Quantum supremacy and random circuits
Ramis Movassagh
TL;DR
The paper tackles quantum supremacy by proving average-case $\#P$-Hardness for estimating output amplitudes of random quantum circuits under Random Circuit Sampling (RCS). It introduces the Cayley path to interpolate between worst-case circuits and Haar-random average-case instances, enabling a formal reduction from worst-case hardness to average-case hardness. A key technical advance is extending the Berlekamp–Welch algorithm to rational functions, together with a TVD analysis showing that Cayley-path circuits remain close to Haar distributions, which supports robust hardness bounds even in the presence of additive errors. The results yield concrete robustness: additive-error hardness bounds $\epsilon=2^{-\Omega(m^2)}$ for depth-appropriate regimes, strengthening the case for quantum supremacy and offering a rigorous criterion against classical simulations that align with current experimental scales.
Abstract
As Moore's law reaches its limits, quantum computers are emerging with the promise of dramatically outperforming classical computers. We have witnessed the advent of quantum processors with over $50$ quantum bits (qubits), which are expected to be beyond the reach of classical simulation. Quantum supremacy is the event at which the old Extended Church-Turing Thesis is overturned: A quantum computer performs a task that is practically impossible for any classical (super)computer. The demonstration requires both a solid theoretical guarantee and an experimental realization.

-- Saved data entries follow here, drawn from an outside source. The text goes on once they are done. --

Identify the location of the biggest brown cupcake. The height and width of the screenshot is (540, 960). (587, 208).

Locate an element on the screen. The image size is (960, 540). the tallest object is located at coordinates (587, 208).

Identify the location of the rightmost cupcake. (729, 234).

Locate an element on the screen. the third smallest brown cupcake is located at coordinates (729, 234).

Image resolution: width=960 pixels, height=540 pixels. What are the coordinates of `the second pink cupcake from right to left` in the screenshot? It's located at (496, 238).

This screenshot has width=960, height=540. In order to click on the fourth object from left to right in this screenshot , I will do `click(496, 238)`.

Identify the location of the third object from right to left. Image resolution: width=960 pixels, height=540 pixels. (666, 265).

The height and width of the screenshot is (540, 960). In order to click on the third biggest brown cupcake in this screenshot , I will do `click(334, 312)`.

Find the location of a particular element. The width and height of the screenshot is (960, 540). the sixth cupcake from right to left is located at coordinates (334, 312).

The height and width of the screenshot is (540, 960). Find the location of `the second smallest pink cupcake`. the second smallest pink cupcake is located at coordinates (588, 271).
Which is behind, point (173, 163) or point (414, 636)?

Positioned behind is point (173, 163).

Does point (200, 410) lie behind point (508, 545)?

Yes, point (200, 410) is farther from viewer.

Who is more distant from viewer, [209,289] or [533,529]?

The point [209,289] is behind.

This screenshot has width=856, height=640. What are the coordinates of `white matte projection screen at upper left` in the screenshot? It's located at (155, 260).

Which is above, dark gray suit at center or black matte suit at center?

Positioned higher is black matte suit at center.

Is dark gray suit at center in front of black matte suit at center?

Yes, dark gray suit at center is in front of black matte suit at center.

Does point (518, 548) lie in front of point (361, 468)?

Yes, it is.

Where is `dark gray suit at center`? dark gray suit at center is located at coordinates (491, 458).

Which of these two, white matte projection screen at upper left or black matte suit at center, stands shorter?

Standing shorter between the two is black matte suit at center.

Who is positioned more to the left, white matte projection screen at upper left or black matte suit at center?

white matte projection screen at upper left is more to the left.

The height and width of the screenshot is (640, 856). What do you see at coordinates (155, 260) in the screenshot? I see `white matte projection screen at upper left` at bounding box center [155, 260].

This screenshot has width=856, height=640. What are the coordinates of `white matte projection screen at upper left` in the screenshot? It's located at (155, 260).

The lead candidate is Random Circuit Sampling (RCS), which is the task of sampling from the output distribution of random quantum circuits. Google recently announced a $53-$qubit experimental demonstration of RCS. Soon after, classical algorithms appeared that challenge the supremacy of random circuits by estimating their outputs. How hard is it to classically simulate the output of random quantum circuits? We prove that estimating the output probabilities of random quantum circuits is formidably hard ($\#P$-Hard) for any classical computer. This makes RCS the strongest candidate for demonstrating quantum supremacy relative to all other proposals. The robustness to the estimation error that we prove may serve as a new hardness criterion for the performance of classical algorithms. To achieve this, we introduce the Cayley path interpolation between any two gates of a quantum computation and convolve recent advances in quantum complexity and information with probability and random matrices. Furthermore, we apply algebraic geometry to generalize the well-known Berlekamp-Welch algorithm that is widely used in coding theory and cryptography. Our results imply that there is an exponential hardness barrier for the classical simulation of most quantum circuits.